Stored items from a collection
BEGIN

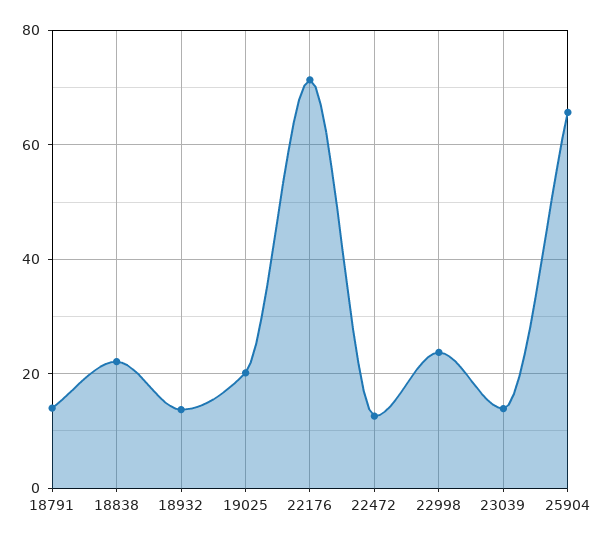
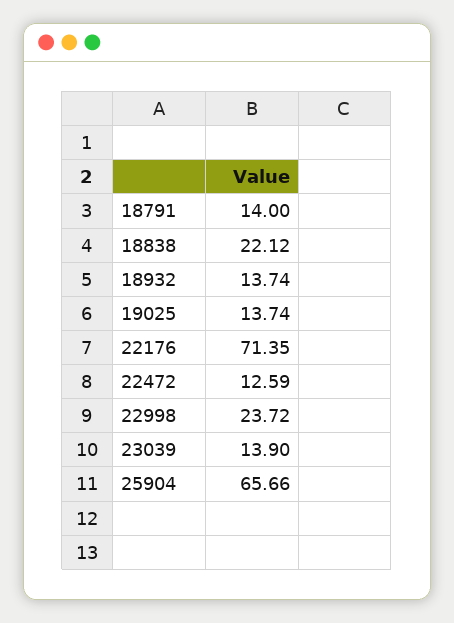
  {
    "18791": 14,
    "18838": 22.12,
    "18932": 13.74,
-   "19025": 20,
+   "19025": 13.74,
    "22176": 71.35,
    "22472": 12.59,
    "22998": 23.72,
    "23039": 13.9,
    "25904": 65.66
  }

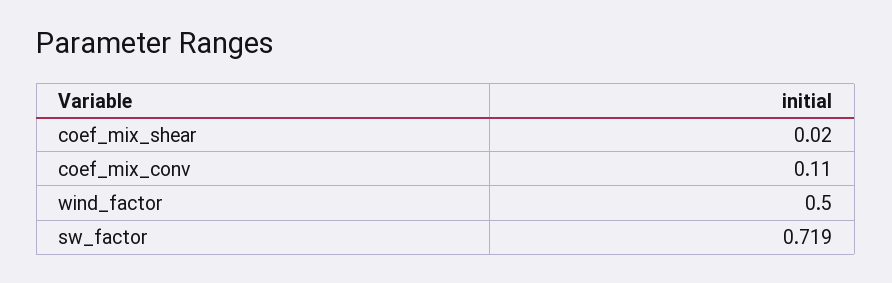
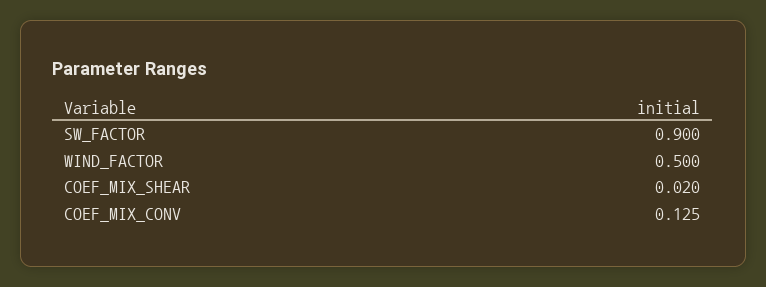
  {
    "coef_mix_shear": 0.02,
-   "coef_mix_conv": 0.11,
+   "coef_mix_conv": 0.125,
    "wind_factor": 0.5,
-   "sw_factor": 0.719
+   "sw_factor": 0.9
  }

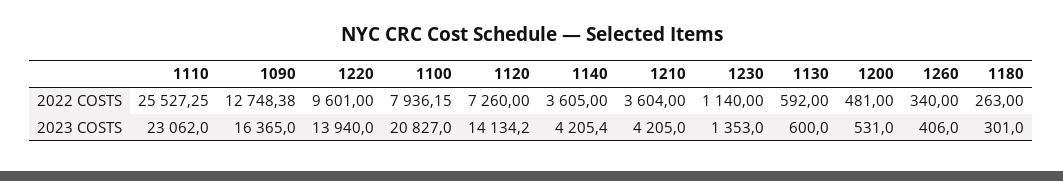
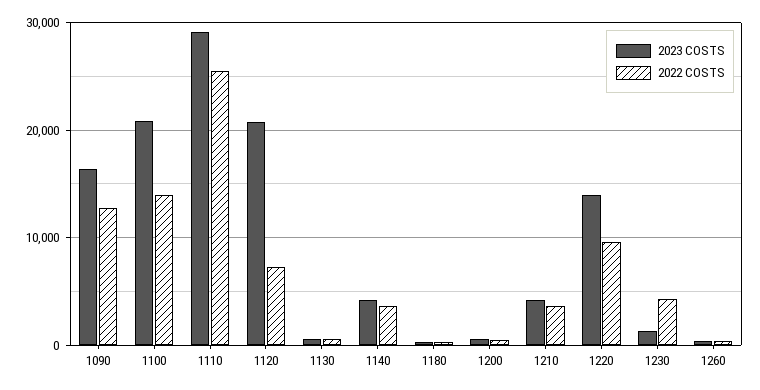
  {
    "2022 COSTS": {
      "1110": 25527.25,
      "1090": 12748.38,
      "1220": 9601,
-     "1100": 7936.15,
+     "1100": 14000,
      "1120": 7260,
      "1140": 3605,
      "1210": 3604,
-     "1230": 1140,
+     "1230": 4000,
      "1130": 592,
      "1200": 481,
      "1260": 340,
      "1180": 263
    },
    "2023 COSTS": {
-     "1110": 23062,
+     "1110": 29000,
      "1090": 16365,
      "1220": 13940,
      "1100": 20827,
-     "1120": 14134.2,
+     "1120": 21000,
      "1140": 4205.4,
      "1210": 4205,
      "1230": 1353,
      "1130": 600,
      "1200": 531,
      "1260": 406,
      "1180": 301
    }
  }

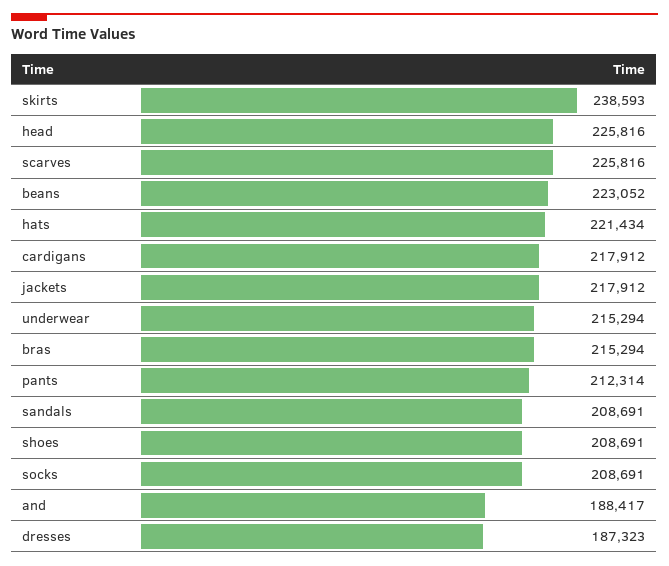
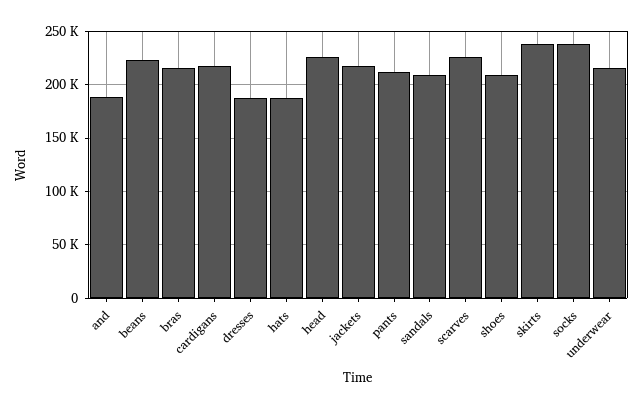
  {
    "skirts": 238593,
    "head": 225816,
    "scarves": 225816,
    "beans": 223052,
-   "hats": 221434,
+   "hats": 190000,
    "cardigans": 217912,
    "jackets": 217912,
    "underwear": 215294,
    "bras": 215294,
    "pants": 212314,
    "sandals": 208691,
    "shoes": 208691,
-   "socks": 208691,
+   "socks": 240000,
    "and": 188417,
    "dresses": 187323
  }

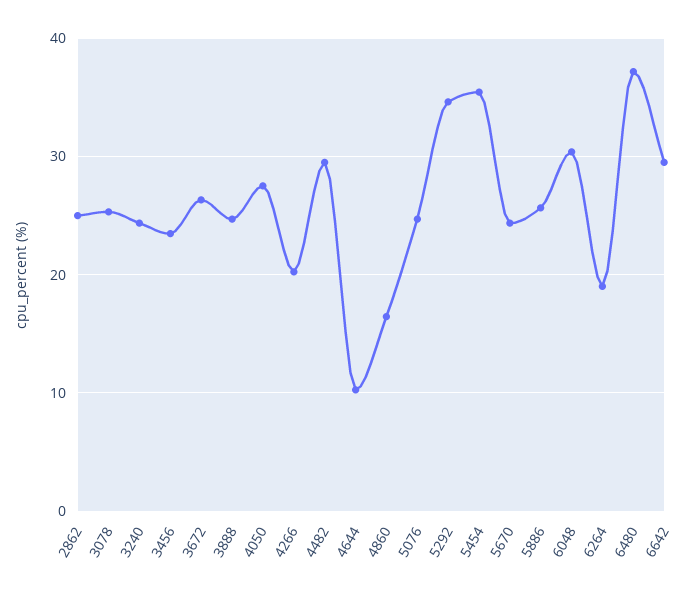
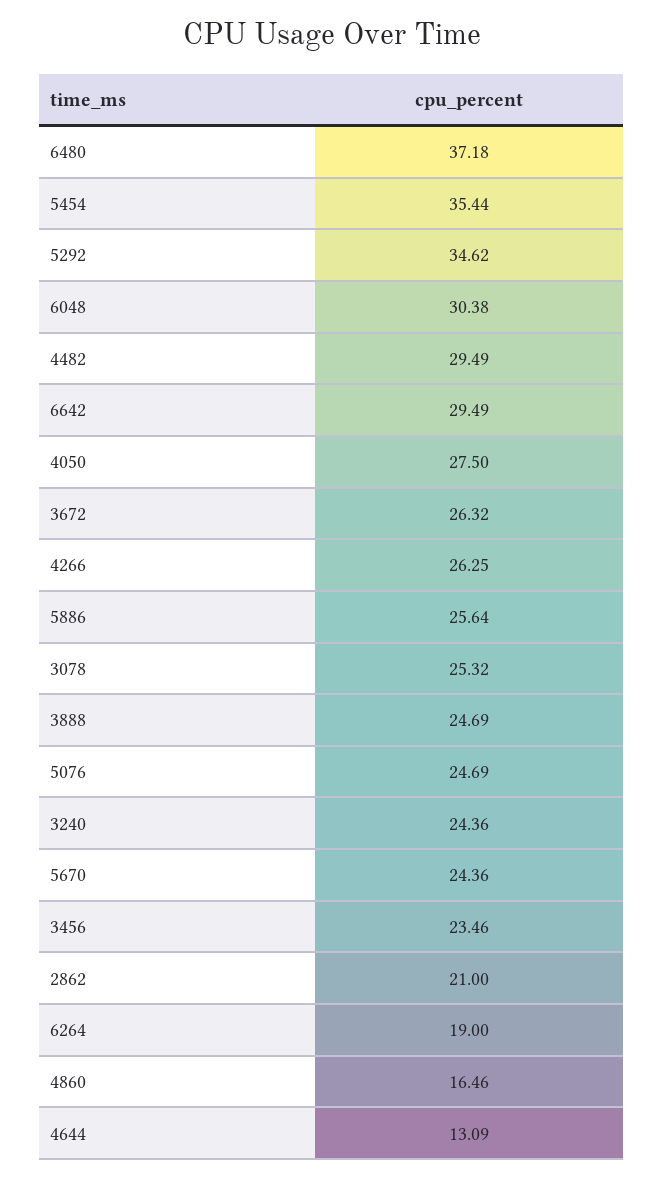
  {
-   "2862": 25,
+   "2862": 21,
    "3078": 25.32,
    "3240": 24.36,
    "3456": 23.46,
    "3672": 26.32,
    "3888": 24.69,
    "4050": 27.5,
-   "4266": 20,
+   "4266": 26.25,
    "4482": 29.49,
-   "4644": 10,
+   "4644": 13.09,
    "4860": 16.46,
    "5076": 24.69,
    "5292": 34.62,
    "5454": 35.44,
    "5670": 24.36,
    "5886": 25.64,
    "6048": 30.38,
    "6264": 19,
    "6480": 37.18,
    "6642": 29.49
  }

END

Problem requirements: Once the pictures are set aside, write out the entries verbatim.

Solution for this problem:
  {
    "18791": 14,
    "18838": 22.12,
    "18932": 13.74,
-   "19025": 20,
+   "19025": 13.74,
    "22176": 71.35,
    "22472": 12.59,
    "22998": 23.72,
    "23039": 13.9,
    "25904": 65.66
  }

  {
    "coef_mix_shear": 0.02,
-   "coef_mix_conv": 0.11,
+   "coef_mix_conv": 0.125,
    "wind_factor": 0.5,
-   "sw_factor": 0.719
+   "sw_factor": 0.9
  }

  {
    "2022 COSTS": {
      "1110": 25527.25,
      "1090": 12748.38,
      "1220": 9601,
-     "1100": 7936.15,
+     "1100": 14000,
      "1120": 7260,
      "1140": 3605,
      "1210": 3604,
-     "1230": 1140,
+     "1230": 4000,
      "1130": 592,
      "1200": 481,
      "1260": 340,
      "1180": 263
    },
    "2023 COSTS": {
-     "1110": 23062,
+     "1110": 29000,
      "1090": 16365,
      "1220": 13940,
      "1100": 20827,
-     "1120": 14134.2,
+     "1120": 21000,
      "1140": 4205.4,
      "1210": 4205,
      "1230": 1353,
      "1130": 600,
      "1200": 531,
      "1260": 406,
      "1180": 301
    }
  }

  {
    "skirts": 238593,
    "head": 225816,
    "scarves": 225816,
    "beans": 223052,
-   "hats": 221434,
+   "hats": 190000,
    "cardigans": 217912,
    "jackets": 217912,
    "underwear": 215294,
    "bras": 215294,
    "pants": 212314,
    "sandals": 208691,
    "shoes": 208691,
-   "socks": 208691,
+   "socks": 240000,
    "and": 188417,
    "dresses": 187323
  }

  {
-   "2862": 25,
+   "2862": 21,
    "3078": 25.32,
    "3240": 24.36,
    "3456": 23.46,
    "3672": 26.32,
    "3888": 24.69,
    "4050": 27.5,
-   "4266": 20,
+   "4266": 26.25,
    "4482": 29.49,
-   "4644": 10,
+   "4644": 13.09,
    "4860": 16.46,
    "5076": 24.69,
    "5292": 34.62,
    "5454": 35.44,
    "5670": 24.36,
    "5886": 25.64,
    "6048": 30.38,
    "6264": 19,
    "6480": 37.18,
    "6642": 29.49
  }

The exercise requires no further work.